- [TASK STATEMENT]: Among the entries that follow, find every line with the word "lines" and copy it.

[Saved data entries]
* * * * *
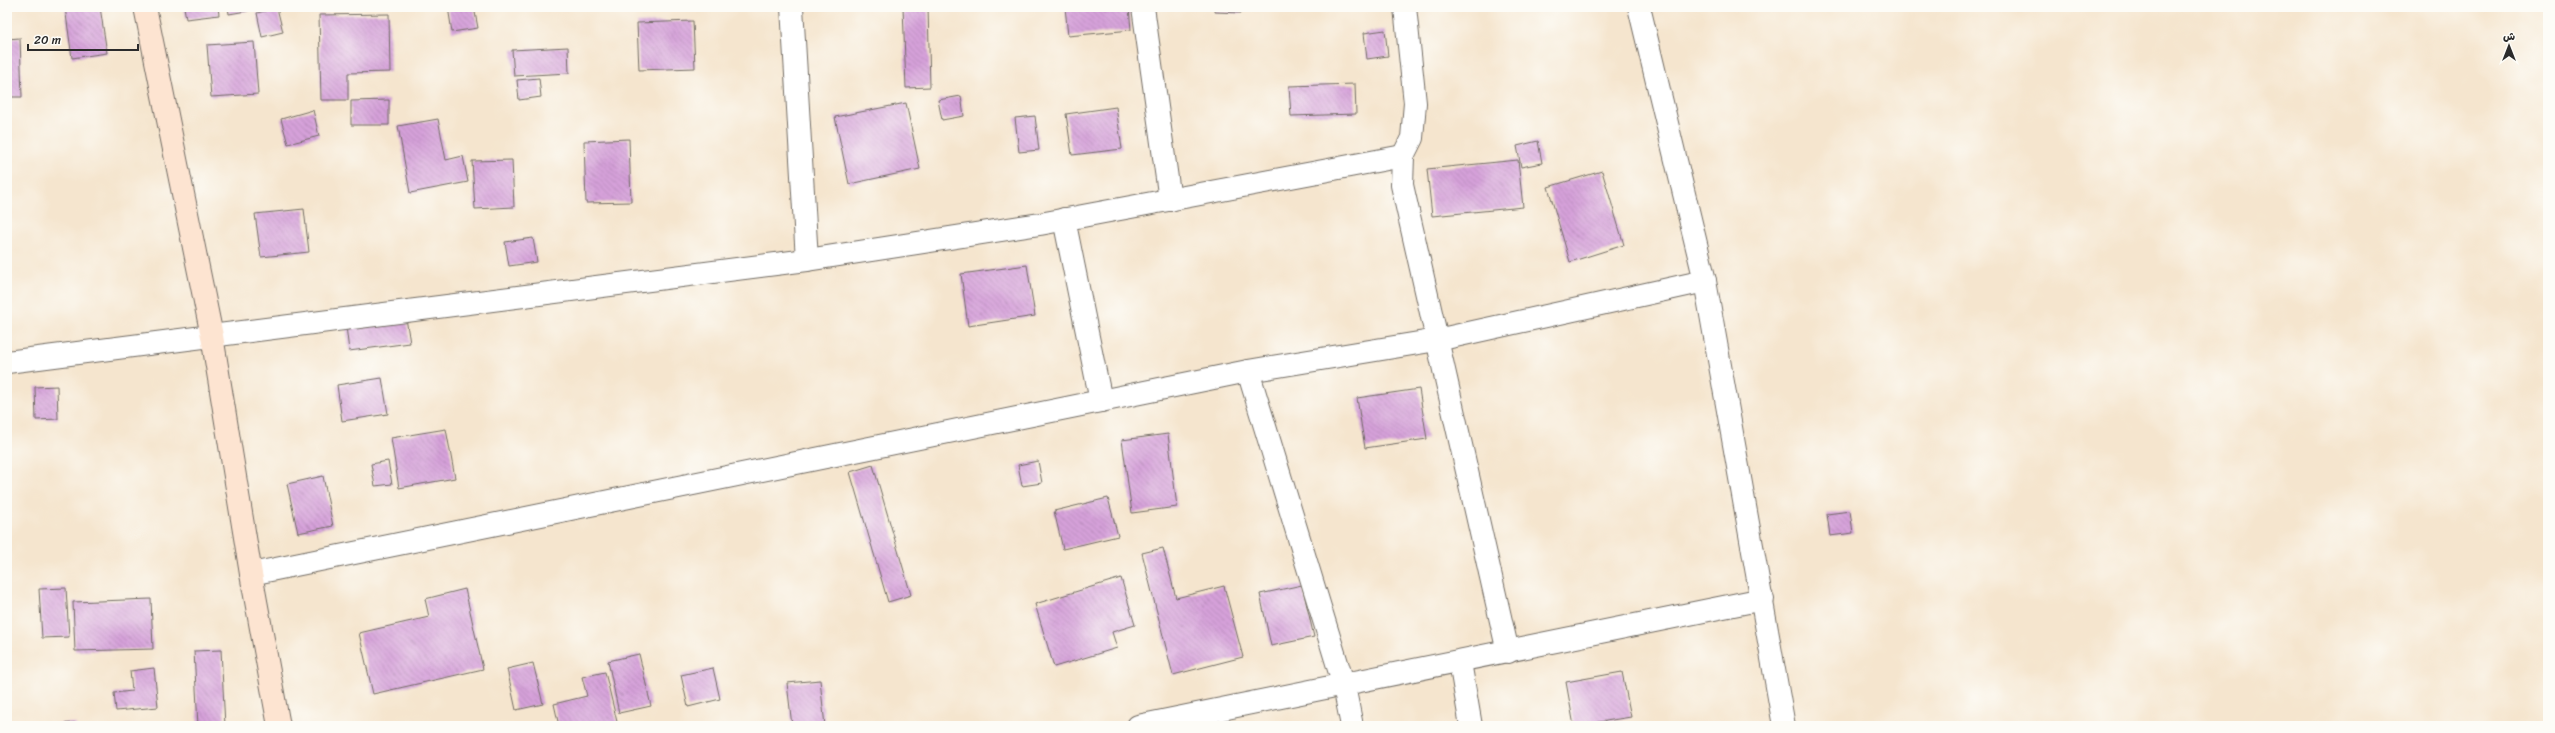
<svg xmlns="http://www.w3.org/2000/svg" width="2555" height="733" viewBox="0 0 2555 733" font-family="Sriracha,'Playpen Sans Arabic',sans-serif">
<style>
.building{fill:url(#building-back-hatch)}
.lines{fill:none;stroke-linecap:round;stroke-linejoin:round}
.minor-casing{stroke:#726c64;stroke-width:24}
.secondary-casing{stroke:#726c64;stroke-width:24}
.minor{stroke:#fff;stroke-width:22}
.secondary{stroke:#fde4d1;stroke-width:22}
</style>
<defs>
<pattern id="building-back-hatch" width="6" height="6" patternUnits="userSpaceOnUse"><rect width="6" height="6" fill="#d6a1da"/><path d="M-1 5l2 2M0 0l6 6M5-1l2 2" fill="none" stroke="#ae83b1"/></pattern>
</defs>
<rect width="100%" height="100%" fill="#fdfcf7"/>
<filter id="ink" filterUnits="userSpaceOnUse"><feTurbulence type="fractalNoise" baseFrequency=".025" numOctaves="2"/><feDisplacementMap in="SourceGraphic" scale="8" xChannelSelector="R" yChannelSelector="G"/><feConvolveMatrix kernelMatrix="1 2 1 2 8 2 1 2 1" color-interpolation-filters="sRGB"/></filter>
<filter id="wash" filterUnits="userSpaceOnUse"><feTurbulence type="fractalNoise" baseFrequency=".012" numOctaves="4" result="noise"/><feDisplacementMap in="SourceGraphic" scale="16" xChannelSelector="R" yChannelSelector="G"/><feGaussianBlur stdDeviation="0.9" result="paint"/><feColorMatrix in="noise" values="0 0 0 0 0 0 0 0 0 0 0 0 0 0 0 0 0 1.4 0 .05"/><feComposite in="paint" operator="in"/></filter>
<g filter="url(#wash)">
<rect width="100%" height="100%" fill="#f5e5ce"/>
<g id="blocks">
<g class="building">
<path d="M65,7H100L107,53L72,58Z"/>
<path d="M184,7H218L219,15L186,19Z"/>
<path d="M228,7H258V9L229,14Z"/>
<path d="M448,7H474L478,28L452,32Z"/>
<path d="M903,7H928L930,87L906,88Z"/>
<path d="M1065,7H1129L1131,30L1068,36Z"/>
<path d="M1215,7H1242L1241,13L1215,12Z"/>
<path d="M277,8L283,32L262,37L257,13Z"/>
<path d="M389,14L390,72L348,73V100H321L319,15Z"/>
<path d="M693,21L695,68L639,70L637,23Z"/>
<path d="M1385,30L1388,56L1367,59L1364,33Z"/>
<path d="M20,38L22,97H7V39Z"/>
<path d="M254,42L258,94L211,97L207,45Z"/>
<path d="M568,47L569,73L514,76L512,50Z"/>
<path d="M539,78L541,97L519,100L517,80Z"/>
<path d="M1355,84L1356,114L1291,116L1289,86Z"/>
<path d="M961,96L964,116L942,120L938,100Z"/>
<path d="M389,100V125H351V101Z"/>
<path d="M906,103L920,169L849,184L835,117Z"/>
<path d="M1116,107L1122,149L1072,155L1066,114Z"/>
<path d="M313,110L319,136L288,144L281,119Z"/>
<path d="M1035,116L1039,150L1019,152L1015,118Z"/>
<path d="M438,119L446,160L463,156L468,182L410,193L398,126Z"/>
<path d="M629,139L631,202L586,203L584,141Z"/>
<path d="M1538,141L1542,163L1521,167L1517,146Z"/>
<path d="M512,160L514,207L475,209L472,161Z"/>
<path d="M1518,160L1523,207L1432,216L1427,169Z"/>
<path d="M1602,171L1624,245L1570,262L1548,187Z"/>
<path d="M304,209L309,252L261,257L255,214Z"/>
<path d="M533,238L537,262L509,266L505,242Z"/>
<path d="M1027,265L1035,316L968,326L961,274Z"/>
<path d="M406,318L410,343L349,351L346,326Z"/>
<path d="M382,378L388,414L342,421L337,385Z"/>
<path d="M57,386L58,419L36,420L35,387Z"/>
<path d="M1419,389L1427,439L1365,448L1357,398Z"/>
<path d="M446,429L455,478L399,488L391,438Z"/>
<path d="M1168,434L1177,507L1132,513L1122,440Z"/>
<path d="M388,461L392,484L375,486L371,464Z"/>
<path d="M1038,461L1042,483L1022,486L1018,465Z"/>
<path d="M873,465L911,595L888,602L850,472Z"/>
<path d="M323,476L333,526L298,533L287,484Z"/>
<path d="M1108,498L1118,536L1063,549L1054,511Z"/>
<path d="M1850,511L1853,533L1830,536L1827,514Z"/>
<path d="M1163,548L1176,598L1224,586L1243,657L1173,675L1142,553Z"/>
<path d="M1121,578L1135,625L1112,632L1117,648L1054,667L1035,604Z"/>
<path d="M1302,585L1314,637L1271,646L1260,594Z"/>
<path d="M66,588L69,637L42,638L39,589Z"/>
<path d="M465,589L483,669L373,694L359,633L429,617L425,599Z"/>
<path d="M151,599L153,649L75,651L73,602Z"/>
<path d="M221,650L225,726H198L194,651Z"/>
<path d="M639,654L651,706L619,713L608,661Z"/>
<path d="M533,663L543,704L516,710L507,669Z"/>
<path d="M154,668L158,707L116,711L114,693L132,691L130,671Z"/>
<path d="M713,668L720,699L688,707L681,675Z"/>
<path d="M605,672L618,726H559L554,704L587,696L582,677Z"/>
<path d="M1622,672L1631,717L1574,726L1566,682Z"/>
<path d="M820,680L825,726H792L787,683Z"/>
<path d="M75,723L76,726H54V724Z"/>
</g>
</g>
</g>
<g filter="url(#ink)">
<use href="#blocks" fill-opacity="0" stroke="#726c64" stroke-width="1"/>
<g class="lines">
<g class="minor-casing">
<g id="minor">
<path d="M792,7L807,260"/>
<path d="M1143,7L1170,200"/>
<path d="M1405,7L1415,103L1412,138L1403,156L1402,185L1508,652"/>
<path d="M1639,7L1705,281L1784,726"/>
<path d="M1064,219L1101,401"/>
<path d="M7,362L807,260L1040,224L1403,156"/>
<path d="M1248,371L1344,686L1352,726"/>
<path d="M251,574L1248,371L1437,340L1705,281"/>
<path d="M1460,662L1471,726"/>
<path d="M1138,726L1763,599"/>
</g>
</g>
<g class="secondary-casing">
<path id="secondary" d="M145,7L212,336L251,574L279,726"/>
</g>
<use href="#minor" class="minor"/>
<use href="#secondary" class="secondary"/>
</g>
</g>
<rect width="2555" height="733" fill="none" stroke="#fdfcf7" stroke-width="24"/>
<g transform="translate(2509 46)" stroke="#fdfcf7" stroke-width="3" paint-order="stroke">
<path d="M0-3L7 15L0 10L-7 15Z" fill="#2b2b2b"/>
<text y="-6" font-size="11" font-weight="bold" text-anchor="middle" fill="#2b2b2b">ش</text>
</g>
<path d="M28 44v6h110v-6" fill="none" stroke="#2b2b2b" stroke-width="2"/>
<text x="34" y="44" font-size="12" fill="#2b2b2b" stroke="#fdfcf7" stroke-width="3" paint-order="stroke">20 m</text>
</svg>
* * * * *
- [REPLY TO THE TASK]:
.lines{fill:none;stroke-linecap:round;stroke-linejoin:round}
<g class="lines">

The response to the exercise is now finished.